It’s surely no surprise that I am acutely aware of the Time-Traveller’s Paradox – what happens if you go back in time and shoot your own grandfather? I keep on thinking that if a particular bullet had hit a bit higher then my grandparents would never have met, my mother would not have been born, and neither I nor my siblings would be here today. It’s something we all know, of course, but it’s odd to think about so much. Some years ago I was in a building which had a mirrored floor and ceiling so you appeared to stand on top of an infinite precipice. Thinking about this feels a little like that.
In other news, I have bought a copy of the regimental history of the war, written by my grandfather’s commanding officer, D H Drake-Brockman. It’s fascinating. Writing after the war, Drake-Brockman has the time and the leisure for descriptions.

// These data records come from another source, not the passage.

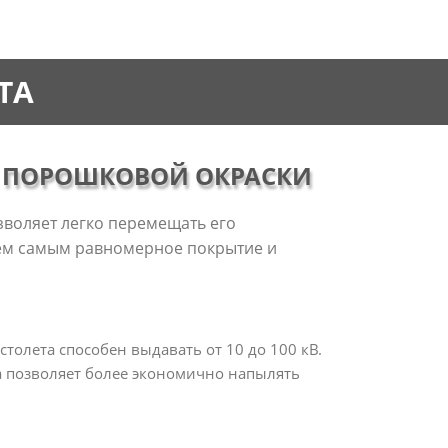
ТА
Я ПОРОШКОВОЙ ОКРАСКИ
зволяет легко перемещать его
тем самым равномерное покрытие и
толета способен выдавать от 10 до 100 кВ.
а позволяет более экономично напылять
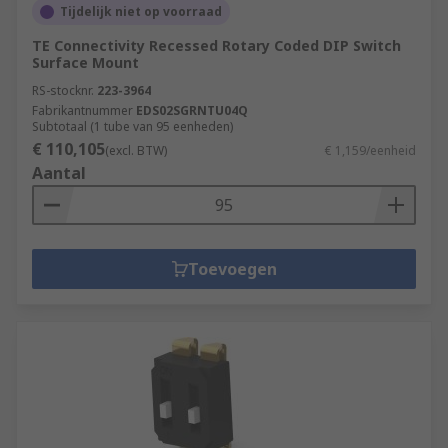
Tijdelijk niet op voorraad
TE Connectivity Recessed Rotary Coded DIP Switch
Surface Mount
RS-stocknr.
223-3964
Fabrikantnummer
EDS02SGRNTU04Q
Subtotaal (1 tube van 95 eenheden)
€ 110,105
(excl. BTW)
€ 1,159/eenheid
Aantal
Toevoegen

I kept our Battalion headquarters in the vicinity of the ruined farm in a sort of dugout. In reality it was one of those brick pits in which they store beetroots. [Oh, yes, of course, one of those brick pits]. … The farm house, or what remained of it, formed a too conspicuous object, and though the dug-out was shallow, it did us for the time very well. The cellar in the house had evidently been occupied by the headquarters signallers of the relieved regiment, and apparently a heavy howitzer had made a direct hit, for the walls were covered with the poor fellows’ brains and blood. There were still the owner’s cows and other live stock at the farm roaming about the ruins. The owner turned out to be a woman, who came daily to feed them. I had to get our interpreter to tell her to take them away and not come up again as the farm was only about 80 yards from the front line. One of her fine cows was lying dead in the stall, killed by a shell. She took the cows away at night, but left the pigs, which roamed about disconsolately. Eventually they were all killed one by one by shell and rifle fire. At night, even when it was bitterly cold and a heavy frost on, the pigs were happy as long as their snouts were covered up. They poked them under the straw at the bottom of a stack in the yard. they did not mind their bodies being exposed to the frost and cold!